Erkek egemen siyaset yapısı çoğu zaman stratejik, çıkar temelli ve güç odaklı kararlar üretirken, kadınların siyasal katılımı demokratik etkileşim ve ortak yaşamın yeniden inşası üzerine kurulur.
Bu fark, yalnızca biyolojik değil; tarihsel, kültürel ve iktidarsal bir üretimdir. Peki, “rasyonel siyaset” dediğimiz şey aslında erkek aklının inşa ettiği bir norm değil midir?
Relativizm, Güç ve Toplumsal Hakikat
Siyasette relativizm, “tek hakikat” iddiasını sarsar. Güç merkezli politikalar, toplumu belirli kalıplara sokmak ister. Oysa her birey, her topluluk, kendi gerçeğini üretme potansiyeline sahiptir.
Bu noktada relativizm, baskıcı düzenlere karşı epistemolojik bir direniş biçimidir. Çünkü görecelilik, “farklı olma hakkını” savunur.
Ancak bu aynı zamanda bir paradoksu da beraberinde getirir: Eğer her şey göreliyse, adaletin ya da özgürlüğün evrensel bir ölçütü olabilir mi?
Toplumsal Düzenin İncelikleri: Kadın ve Erkek Siyaseti
Erkekler tarih boyunca siyaseti bir satranç tahtası gibi görmüş, stratejik hamlelerle kazanmayı amaçlamıştır. Kadınlar ise siyaset sahnesine girdiğinde, oyunun kurallarını değil, oyun alanını sorgulamıştır.
Bu farklılık, siyasal katılım biçimlerini dönüştürür: Kadınlar dayanışma, diyalog ve empatiye; erkekler ise güç, kontrol ve hiyerarşiye yönelir.
Relativist bir bakış, bu ikiliği “doğal” değil, toplumsal olarak inşa edilmiş bir fark olarak görür. Bu farkı anlamadan siyaset analiz edilemez.
Sonuç: Gerçeğin Rengi İktidarın Elinde mi?

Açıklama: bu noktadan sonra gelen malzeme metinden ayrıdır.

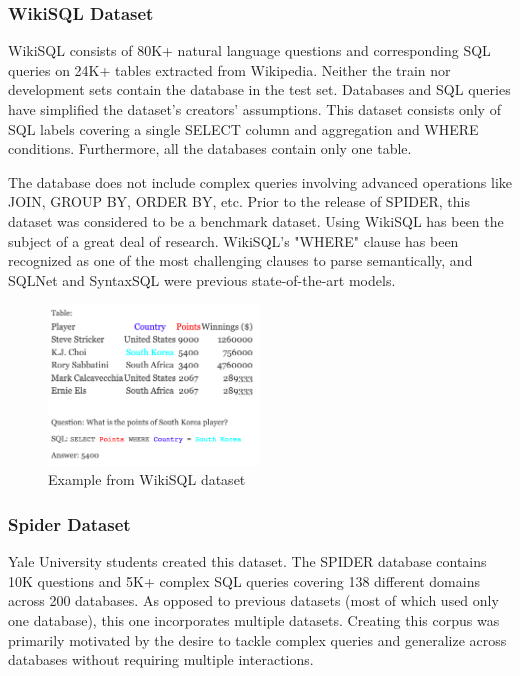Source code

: \subsubsection*{WikiSQL Dataset}

WikiSQL consists of 80K+ natural language questions and corresponding SQL queries on 24K+ tables extracted from Wikipedia. Neither the train nor development sets contain the database in the test set. Databases and SQL queries have simplified the dataset's creators' assumptions. This dataset consists only of SQL labels covering a single SELECT column and aggregation and WHERE conditions. Furthermore, all the databases contain only one table.

The database does not include complex queries involving advanced operations like JOIN, GROUP BY, ORDER BY, etc. Prior to the release of SPIDER, this dataset was considered to be a benchmark dataset. Using WikiSQL has been the subject of a great deal of research. WikiSQL's "WHERE" clause has been recognized as one of the most challenging clauses to parse semantically, and SQLNet and SyntaxSQL were previous state-of-the-art models.


\begin{figure}[htb]
    \centering
    \includegraphics[width=0.5\textwidth]{pics/db/WikiSQL.png}
    \caption{Example from WikiSQL dataset\cite{hwang_comprehensive_2019}}
    \label{fig:WikiSQL}
\end{figure}


\subsubsection*{Spider Dataset}

Yale University students created this dataset.
The SPIDER database contains 10K questions and 5K+ complex SQL queries covering 138 different domains across 200 databases. As opposed to previous datasets (most of which used only one database), this one incorporates multiple datasets. Creating this corpus was primarily motivated by the desire to tackle complex queries and generalize across databases without requiring multiple interactions.

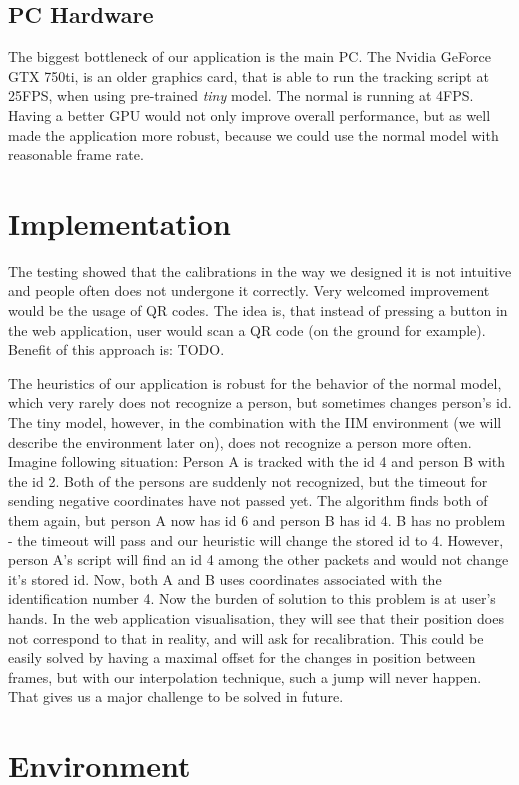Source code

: \documentclass{ctuthesis}
\begin{document}
\subsection{PC Hardware}
The biggest bottleneck of our application is the main PC. The Nvidia GeForce GTX 750ti, is an older graphics card, that is able to run the tracking script at 25FPS, when using pre-trained \textit{tiny} model. The normal is running at 4FPS. Having a better GPU would not only improve overall performance, but as well made the application more robust, because we could use the normal model with reasonable frame rate. 

\section{Implementation}
The testing showed that the calibrations in the way we designed it is not intuitive and people often does not undergone it correctly. Very welcomed improvement would be the usage of QR codes. The idea is, that instead of pressing a button in the web application, user would scan a QR code (on the ground for example). Benefit of this approach is: TODO.

The heuristics of our application is robust for the behavior of the normal model, which very rarely does not recognize a person, but sometimes changes person's id. The tiny model, however, in the combination with the IIM environment (we will describe the environment later on), does not recognize a person more often. Imagine following situation: Person A is tracked with the id 4 and person B with the id 2. Both of the persons are suddenly not recognized, but the timeout for sending negative coordinates have not passed yet. The algorithm finds both of them again, but person A now has id 6 and person B has id 4. B has no problem - the timeout will pass and our heuristic will change the stored id to 4. However, person A's script will find an id 4 among the other packets and would not change it's stored id. Now, both A and B uses coordinates associated with the identification number 4. Now the burden of solution to this problem is at user's hands. In the web application visualisation, they will see that their position does not correspond to that in reality, and will ask for recalibration. This could be easily solved by having a maximal offset for the changes in position between frames, but with our interpolation technique, such a jump will never happen. That gives us a major challenge to be solved in future.

\section{Environment}
\end{document}
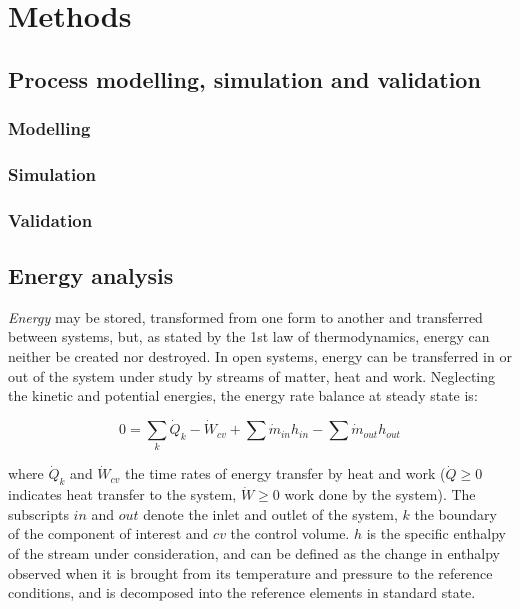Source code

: \documentclass[final,times,5p]{elsarticle}
\begin{document}
\section{Methods}
\label{sec:methods}

	\subsection{Process modelling, simulation and validation}

		\subsubsection{Modelling}

		\subsubsection{Simulation}
	
		\subsubsection{Validation}
			
	\subsection{Energy analysis}
	\label{subsec:energy_analysis}
		
	\emph{Energy} may be stored, transformed from one form to another and transferred between systems, but, as stated by the 1st law of thermodynamics, energy can neither be created nor destroyed. In open systems, energy can be transferred in or out of the system under study by streams of matter, heat and work. Neglecting the kinetic and potential energies, the energy rate balance at steady state is:
	
	\begin{equation}
	0=\sum_k \dot{Q}_{k}-\dot{W}_{cv} + \sum \dot{m}_{in} h_{in} - \sum \dot{m}_{out} h_{out}
	\end{equation}
	
	where $\dot{Q}_{k}$ and $\dot{W}_{cv}$ the time rates of energy transfer by heat and work ($\dot{Q}\ge0$ indicates heat transfer to the system, $\dot{W}\ge0$ work done by the system). The subscripts $in$ and $out$ denote the inlet and outlet of the system, $k$ the boundary of the component of interest and $cv$ the control volume. $h$ is the specific enthalpy of the stream under consideration, and can be defined as the change in enthalpy observed when it is brought from its temperature and pressure to the reference conditions, and is decomposed into the reference elements in standard state. 
	
\end{document}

Relativizm, siyaset biliminin en provokatif sorusunu gündeme getirir: Gerçek evrensel midir, yoksa güçlü olanın sesi midir?
Her dönemde iktidar, kendi gerçeğini “tek hakikat” olarak sunar. Ancak toplumun dinamik yapısı, bu hakikati sürekli sorgular.
Siyasal relativizm, işte bu sorgulamanın aracıdır: Gücü, kurumları ve ideolojileri çıplak gözle görmemizi sağlar.
Son Söz
Relativizm, siyasetin aynasıdır. Bu aynaya bakmak, yalnızca “kimin yönettiğini” değil, “kimin tanım koyduğunu” anlamaktır.
Belki de asıl soru şudur: Gerçek değişmez midir, yoksa biz değiştikçe o da bizimle mi evrilir?